Locks on the exhaust vents
All the exhaust vent caps are locked on. Like anything else, with enough time and effort they could be broken into. However, even if one were to hacksaw off the lock, there is no access to the shelter through the air exhausts. At the bottom of the one foot diameter pipe there are usually five inch pipes that run off a distance of five feet to the shelter.

Road Beside Small Fuel Bunker #2
The road has actually been graveled since this shot was taken last summer.

Entrance on Small Fuel Bunker #2
This is the entrance way to a small fuel bunker. There is NO access from the fuel bunker to the shelter.

Door on Small Fuel Bunker #2

Entrance on Small Fuel Bunker #3
This is the entrance way to another small fuel bunker. Again there is NO access from the fuel bunker to the shelter. This fuel bunker actually doubles as a morgue, and the main fuel bunker as a brig.

Observation Tower
At both corners of the compound there is an observation tower that is higher than the fence and which gives a view down both fence lines and to the opposite observation tower and the perimeter access roads. The Fire Marshal has requested that we provide outside storage for certain materials presently in the shelter, and for this reason we have had to build the pictured facility, and are in the process of moving the materials to it. Both this structure, and the fence have actually been built at the Fire Marshal's request but since we were having to build them we have sought to make them useful.
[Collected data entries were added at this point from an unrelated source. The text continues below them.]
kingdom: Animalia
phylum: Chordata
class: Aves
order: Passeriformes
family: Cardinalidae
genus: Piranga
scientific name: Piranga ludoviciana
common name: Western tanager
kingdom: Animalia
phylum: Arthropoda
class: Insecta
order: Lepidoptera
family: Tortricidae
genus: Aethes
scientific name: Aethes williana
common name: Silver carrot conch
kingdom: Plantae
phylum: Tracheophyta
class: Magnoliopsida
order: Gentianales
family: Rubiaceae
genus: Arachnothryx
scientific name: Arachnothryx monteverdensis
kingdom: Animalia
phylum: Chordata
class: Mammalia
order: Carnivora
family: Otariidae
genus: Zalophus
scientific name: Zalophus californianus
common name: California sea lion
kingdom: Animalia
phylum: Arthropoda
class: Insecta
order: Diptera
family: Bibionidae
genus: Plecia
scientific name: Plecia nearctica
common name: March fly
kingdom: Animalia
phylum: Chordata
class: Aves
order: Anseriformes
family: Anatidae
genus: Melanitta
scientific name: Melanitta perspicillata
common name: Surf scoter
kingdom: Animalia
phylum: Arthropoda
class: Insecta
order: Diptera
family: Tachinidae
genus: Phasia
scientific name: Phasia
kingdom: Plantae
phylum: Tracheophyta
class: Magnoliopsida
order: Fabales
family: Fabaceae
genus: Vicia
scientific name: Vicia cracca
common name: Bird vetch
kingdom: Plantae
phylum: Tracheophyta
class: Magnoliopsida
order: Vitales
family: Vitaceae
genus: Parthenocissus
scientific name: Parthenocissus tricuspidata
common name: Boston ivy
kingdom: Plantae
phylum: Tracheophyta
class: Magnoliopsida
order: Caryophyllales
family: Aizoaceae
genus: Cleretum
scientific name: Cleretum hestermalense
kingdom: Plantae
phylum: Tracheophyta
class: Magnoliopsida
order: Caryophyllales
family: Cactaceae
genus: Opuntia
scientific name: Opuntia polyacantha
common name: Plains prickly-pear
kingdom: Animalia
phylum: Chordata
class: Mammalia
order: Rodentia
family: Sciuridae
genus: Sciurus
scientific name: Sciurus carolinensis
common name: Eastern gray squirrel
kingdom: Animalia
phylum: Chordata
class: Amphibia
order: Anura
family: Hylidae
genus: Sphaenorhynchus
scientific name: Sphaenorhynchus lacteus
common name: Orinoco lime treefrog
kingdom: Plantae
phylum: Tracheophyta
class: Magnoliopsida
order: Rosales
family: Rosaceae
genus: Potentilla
The fence was ordered by the Fire Marshal simply for the purpose of keeping vandals out, with the concern of protecting the vandals. Many improvements about the shelter have been at the Fire Marshal's insistence, such as the large tanks over the air vent escape hatches (to keep them free from snow) and the additional entrance/exit at the back of the shelter. While the total expense has been very large and we had not included them in our original design we are nevertheless pleased with these additional improvements.

It has been an interesting challenge to build the Ark, but as you can see - so far I have survived it.